IDNEWSUPDATE.COM -  
Tiga warga negara Indonesia (WNI) diamankan oleh otoritas keamanan Arab Saudi di Kota Makkah karena diduga terlibat dalam praktik penawaran layanan haji ilegal. Penangkapan ini terjadi pada Selasa, 28 April 2026, dan pihak Kementerian Luar Negeri RI telah menerima informasi tersebut dari Konsulat Jenderal RI (KJRI) di Jeddah.

Menurut keterangan Plt. Direktur Pelindungan WNI (PWNI) Kemlu RI, Heni Hamidah, ketiga WNI tersebut diduga melakukan penipuan dan penggelapan terkait layanan haji, termasuk menyebarkan iklan palsu di media sosial. Aparat keamanan Arab Saudi berhasil menyita sejumlah barang bukti, seperti uang tunai, perangkat komputer, dan kartu haji yang diduga palsu.
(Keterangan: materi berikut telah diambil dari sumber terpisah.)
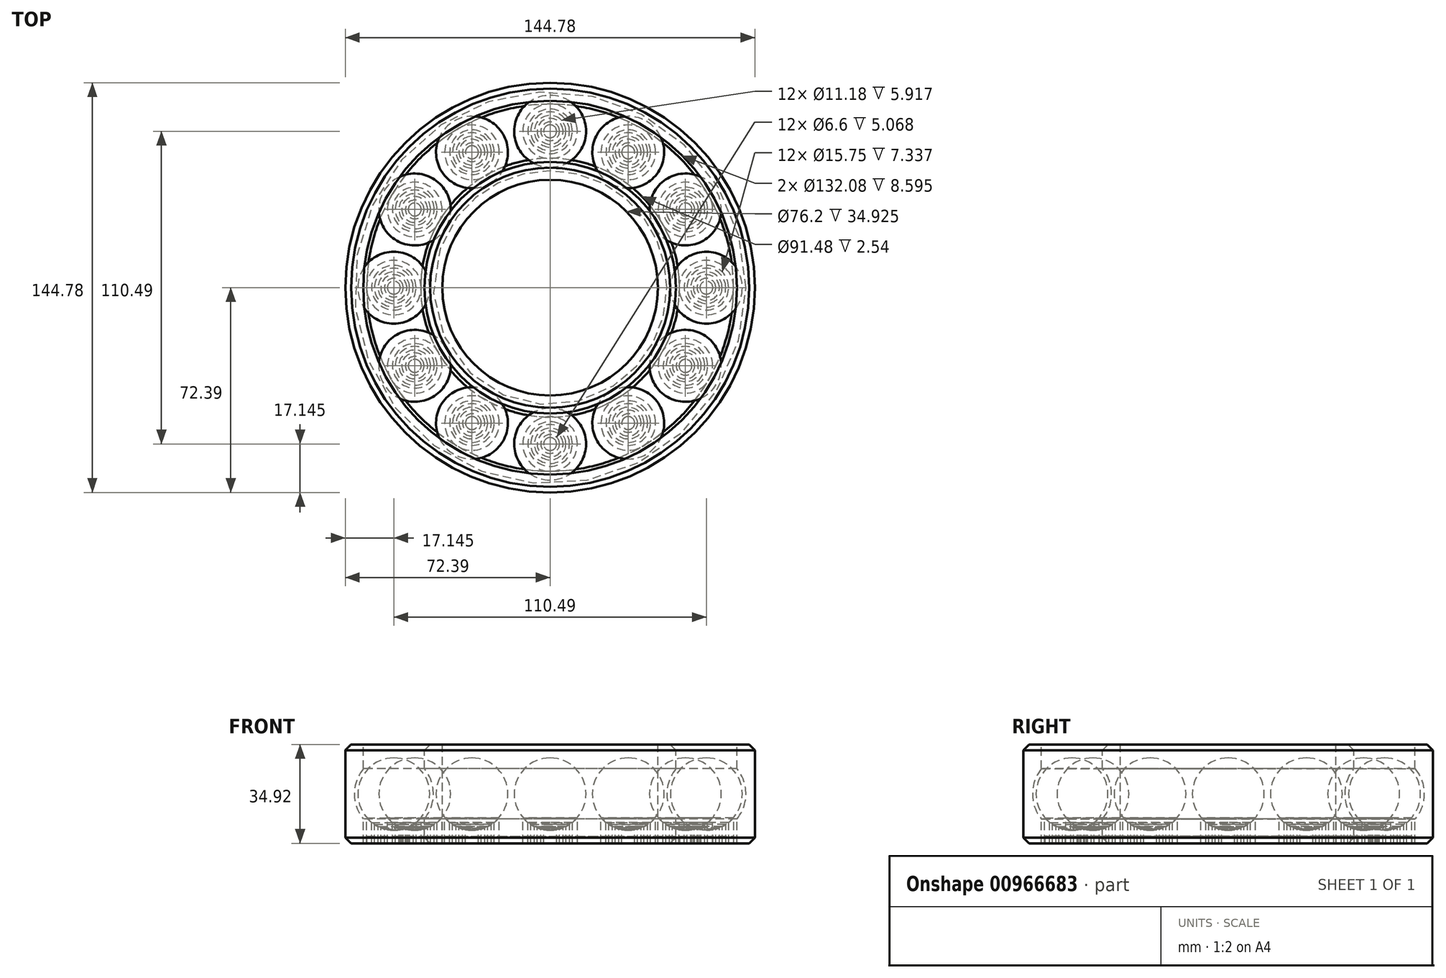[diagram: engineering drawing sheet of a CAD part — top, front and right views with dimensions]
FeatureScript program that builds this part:
annotation { "Feature Type Name" : "Feature", "Feature Type Description" : "" }
export const myFeature = defineFeature(function(context is Context, id is Id, definition is map)
    precondition{}
    {
        {
            var Q0;
            Q0=qCreatedBy(makeId("Front.planeOp"),FACE);
            var sketch = newSketch(context, id + "F0", { "sketchPlane" : qUnion([Q0])});
            skLineSegment(sketch, "E0", {"start": v(38.1, 17.46) * mm, "end": v(38.1, -17.46) * mm});
            skCircle(sketch, "E1", {"center": v(55.25, 0) * mm, "radius": 12.7 * mm, "construction": true});
            skArc(sketch, "E2", {"start": v(44.45, 8.87) * mm, "mid": v(41.27, 0) * mm, "end": v(44.45, -8.87) * mm});
            skLineSegment(sketch, "E3", {"start": v(72.4, 17.46) * mm, "end": v(72.4, -17.46) * mm});
            skLineSegment(sketch, "E4", {"start": v(38.1, 17.46) * mm, "end": v(44.45, 17.46) * mm});
            skLineSegment(sketch, "E5", {"start": v(44.45, 17.46) * mm, "end": v(44.45, 8.87) * mm});
            skLineSegment(sketch, "E6", {"start": v(38.1, -17.46) * mm, "end": v(44.45, -17.46) * mm});
            skLineSegment(sketch, "E7", {"start": v(44.45, -17.46) * mm, "end": v(44.45, -8.87) * mm});
            skLineSegment(sketch, "E8", {"start": v(72.4, 17.46) * mm, "end": v(66.04, 17.46) * mm});
            skLineSegment(sketch, "E9", {"start": v(66.04, 17.46) * mm, "end": v(66.04, 8.87) * mm});
            skLineSegment(sketch, "E10", {"start": v(72.4, -17.46) * mm, "end": v(66.04, -17.46) * mm});
            skLineSegment(sketch, "E11", {"start": v(66.04, -17.46) * mm, "end": v(66.04, -8.87) * mm});
            skArc(sketch, "E12.trimOffspring", {"start": v(66.04, -8.87) * mm, "mid": v(69.22, 0) * mm, "end": v(66.04, 8.87) * mm});
            skLineSegment(sketch, "E13", {"start": v(55.31, -12.7) * mm, "end": v(47.08, -12.7) * mm, "construction": true});
            skSolve(sketch);
        }
        {
            var Q0;
            Q0=qCreatedBy(makeId("Front.planeOp"),FACE);
            var sketch = newSketch(context, id + "F1", { "sketchPlane" : qUnion([Q0])});
            skLineSegment(sketch, "E14", {"start": v(0, 42.2) * mm, "end": v(0, -30.41) * mm});
            skSolve(sketch);
        }
        {
            var Q0;
            Q0 = qSketchRegion(id + "F0", true);
            var Q1;
            Q1=sQuery(id+"F1.wireOp",EDGE,"E14");
            revolve(context, id + "F2", {"surfaceOperationType" : NewSurfaceOperationType.NEW, "entities" : qUnion([Q0]), "axis" : qUnion([Q1]), "revolveType" : RevolveType.FULL});
        }
        {
            var Q0;
            Q0=qCreatedBy(makeId("Front.planeOp"),FACE);
            var sketch = newSketch(context, id + "F3", { "sketchPlane" : qUnion([Q0])});
            skLineSegment(sketch, "E15", {"start": v(55.25, 12.7) * mm, "end": v(55.25, -12.45) * mm});
            skArc(sketch, "E16", {"start": v(55.25, 12.7) * mm, "mid": v(67.9, 1.15) * mm, "end": v(57.53, -12.5) * mm});
            skPoint(sketch, "E17.orphan", {"position": v(55.25, -12.7) * mm});
            skLineSegment(sketch, "E18", {"start": v(57.53, -12.62) * mm, "end": v(57.53, -17.46) * mm});
            skLineSegment(sketch, "E19", {"start": v(55.25, -12.45) * mm, "end": v(55.25, -12.7) * mm});
            skLineSegment(sketch, "E20", {"start": v(55.25, -17.46) * mm, "end": v(57.53, -17.46) * mm});
            skArc(sketch, "E21", {"start": v(57.53, -12.5) * mm, "mid": v(56.4, -12.65) * mm, "end": v(55.25, -12.7) * mm});
            skArc(sketch, "E22", {"start": v(55.25, -12.83) * mm, "mid": v(56.4, -12.78) * mm, "end": v(57.53, -12.62) * mm});
            skLineSegment(sketch, "E23.trimOffspring", {"start": v(55.25, -12.83) * mm, "end": v(55.25, -17.46) * mm});
            skArc(sketch, "E24", {"start": v(58.55, -12.4) * mm, "mid": v(59.19, -12.2) * mm, "end": v(59.82, -11.98) * mm});
            skLineSegment(sketch, "E25", {"start": v(58.55, -12.4) * mm, "end": v(58.55, -17.46) * mm});
            skLineSegment(sketch, "E26", {"start": v(58.55, -17.46) * mm, "end": v(59.82, -17.46) * mm});
            skLineSegment(sketch, "E27", {"start": v(59.82, -17.46) * mm, "end": v(59.82, -11.98) * mm});
            skArc(sketch, "E28", {"start": v(60.83, -11.55) * mm, "mid": v(61.48, -11.21) * mm, "end": v(62.1, -10.84) * mm});
            skLineSegment(sketch, "E29", {"start": v(60.83, -11.55) * mm, "end": v(60.83, -17.46) * mm});
            skLineSegment(sketch, "E30", {"start": v(60.83, -17.46) * mm, "end": v(62.1, -17.46) * mm});
            skLineSegment(sketch, "E31", {"start": v(62.1, -17.46) * mm, "end": v(62.1, -10.84) * mm});
            skArc(sketch, "E32", {"start": v(63.12, -10.13) * mm, "mid": v(64.05, -9.33) * mm, "end": v(64.9, -8.45) * mm});
            skLineSegment(sketch, "E33", {"start": v(63.12, -10.13) * mm, "end": v(63.12, -17.46) * mm});
            skLineSegment(sketch, "E34", {"start": v(63.12, -17.46) * mm, "end": v(64.9, -17.46) * mm});
            skLineSegment(sketch, "E35", {"start": v(64.9, -17.46) * mm, "end": v(64.9, -8.45) * mm});
            skSolve(sketch);
        }
        {
            var Q0;
            Q0=qCreatedBy(makeId("Front.planeOp"),FACE);
            var sketch = newSketch(context, id + "F4", { "sketchPlane" : qUnion([Q0])});
            skLineSegment(sketch, "E36", {"start": v(55.25, 25) * mm, "end": v(55.25, -25.66) * mm});
            skSolve(sketch);
        }
        {
            var Q0;
            Q0 = qSketchRegion(id + "F3", true);
            var Q1;
            Q1=sQuery(id+"F4.wireOp",EDGE,"E36");
            revolve(context, id + "F5", {"surfaceOperationType" : NewSurfaceOperationType.NEW, "entities" : qUnion([Q0]), "axis" : qUnion([Q1]), "revolveType" : RevolveType.FULL});
        }
        {
            var Q0;
            Q0=makeQuery(id+"F5.opRevolve","SWEPT_BODY",BODY,{"disambiguationData":[OSD([sQuery(id+"F3.wireOp",EDGE,"E15"),sQuery(id+"F3.wireOp",EDGE,"E16"),sQuery(id+"F3.wireOp",EDGE,"E18"),sQuery(id+"F3.wireOp",EDGE,"E19"),sQuery(id+"F3.wireOp",EDGE,"E20")])]});
            var Q1;
            Q1=makeQuery(id+"F5.opRevolve","SWEPT_BODY",BODY,{"disambiguationData":[OSD([sQuery(id+"F3.wireOp",EDGE,"E32"),sQuery(id+"F3.wireOp",EDGE,"E33"),sQuery(id+"F3.wireOp",EDGE,"E34"),sQuery(id+"F3.wireOp",EDGE,"E35")])]});
            var Q2;
            Q2=makeQuery(id+"F5.opRevolve","SWEPT_BODY",BODY,{"disambiguationData":[OSD([sQuery(id+"F3.wireOp",EDGE,"E28"),sQuery(id+"F3.wireOp",EDGE,"E29"),sQuery(id+"F3.wireOp",EDGE,"E30"),sQuery(id+"F3.wireOp",EDGE,"E31")])]});
            var Q3;
            Q3=makeQuery(id+"F5.opRevolve","SWEPT_BODY",BODY,{"disambiguationData":[OSD([sQuery(id+"F3.wireOp",EDGE,"E24"),sQuery(id+"F3.wireOp",EDGE,"E25"),sQuery(id+"F3.wireOp",EDGE,"E26"),sQuery(id+"F3.wireOp",EDGE,"E27")])]});
            var Q4;
            Q4=makeQuery(id+"F5.opRevolve","SWEPT_BODY",BODY,{"disambiguationData":[OSD([sQuery(id+"F3.wireOp",EDGE,"E18"),sQuery(id+"F3.wireOp",EDGE,"E20"),sQuery(id+"F3.wireOp",EDGE,"E22"),sQuery(id+"F3.wireOp",EDGE,"E23.trimOffspring")])]});
            var Q5;
            Q5=sQuery(id+"F1.wireOp",EDGE,"E14");
            circularPattern(context, id + "F6", {"entities" : qUnion([Q0, Q1, Q2, Q3, Q4]), "axis" : qUnion([Q5]), "angle" : 360 * degree, "instanceCount" : 12, "equalSpace" : true});
        }
        {
            var Q0;
            Q0=makeQuery(id+"F2.opRevolve","SWEPT_EDGE",EDGE,{"disambiguationData":[OSD([sQuery(id+"F0.wireOp",EDGE,"E3"),sQuery(id+"F0.wireOp",EDGE,"E8")])]});
            var Q1;
            Q1=makeQuery(id+"F2.opRevolve","SWEPT_EDGE",EDGE,{"disambiguationData":[OSD([sQuery(id+"F0.wireOp",EDGE,"E3"),sQuery(id+"F0.wireOp",EDGE,"E10")])]});
            var Q2;
            Q2=makeQuery(id+"F2.opRevolve","SWEPT_EDGE",EDGE,{"disambiguationData":[OSD([sQuery(id+"F0.wireOp",EDGE,"E6"),sQuery(id+"F0.wireOp",EDGE,"E7")])]});
            var Q3;
            Q3=makeQuery(id+"F2.opRevolve","SWEPT_EDGE",EDGE,{"disambiguationData":[OSD([sQuery(id+"F0.wireOp",EDGE,"E4"),sQuery(id+"F0.wireOp",EDGE,"E5")])]});
            chamfer(context, id + "F7", {"entities" : qUnion([Q0, Q1, Q2, Q3]), "width" : 2.03 * mm, "tangentPropagation" : true});
        }
        {
            var Q0;
            Q0=makeQuery(id+"F2.opRevolve","SWEPT_FACE",FACE,{"disambiguationData":[OSD([sQuery(id+"F0.wireOp",EDGE,"E10")])]});
            var sketch = newSketch(context, id + "F8", { "sketchPlane" : qUnion([Q0])});
            skCircle(sketch, "E37", {"center": v(0, 0) * mm, "radius": 45.74 * mm});
            skCircle(sketch, "E38", {"center": v(0, 0) * mm, "radius": 64.82 * mm});
            skSolve(sketch);
        }
        {
            var Q0;
            Q0 = qSketchRegion(id + "F8", true);
            extrude(context, id + "F9", {"entities" : qUnion([Q0]), "oppositeDirection" : true, "depth" : 2.54 * mm, "offsetDistance" : 25.4 * mm});
        }
    });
Ironisnya, dua dari mereka kedapatan mengenakan atribut petugas haji Indonesia saat penangkapan dilakukan.

Proses Hukum dan Imbauan KJRI Jeddah

Saat ini, KJRI di Jeddah sedang berupaya memverifikasi identitas para terduga pelaku dan berkoordinasi dengan pemerintah setempat untuk mengawal proses hukum selanjutnya sesuai dengan peraturan yang berlaku. KJRI Jeddah kembali menegaskan pentingnya kepatuhan terhadap seluruh ketentuan Pemerintah Arab Saudi terkait pelaksanaan ibadah haji, yang menekankan prinsip bahwa "tidak ada haji tanpa izin resmi".

Heni Hamidah menambahkan bahwa Arab Saudi terus memperketat penegakan hukum terhadap berbagai bentuk pelanggaran haji ilegal, termasuk membawa jemaah tanpa izin resmi ke Kota Makkah. Oleh karena itu, masyarakat diimbau untuk tidak mudah tergiur dengan tawaran layanan haji yang tidak resmi, terutama yang beredar di media sosial. Pastikan seluruh rangkaian ibadah haji dilakukan melalui jalur resmi yang telah ditetapkan.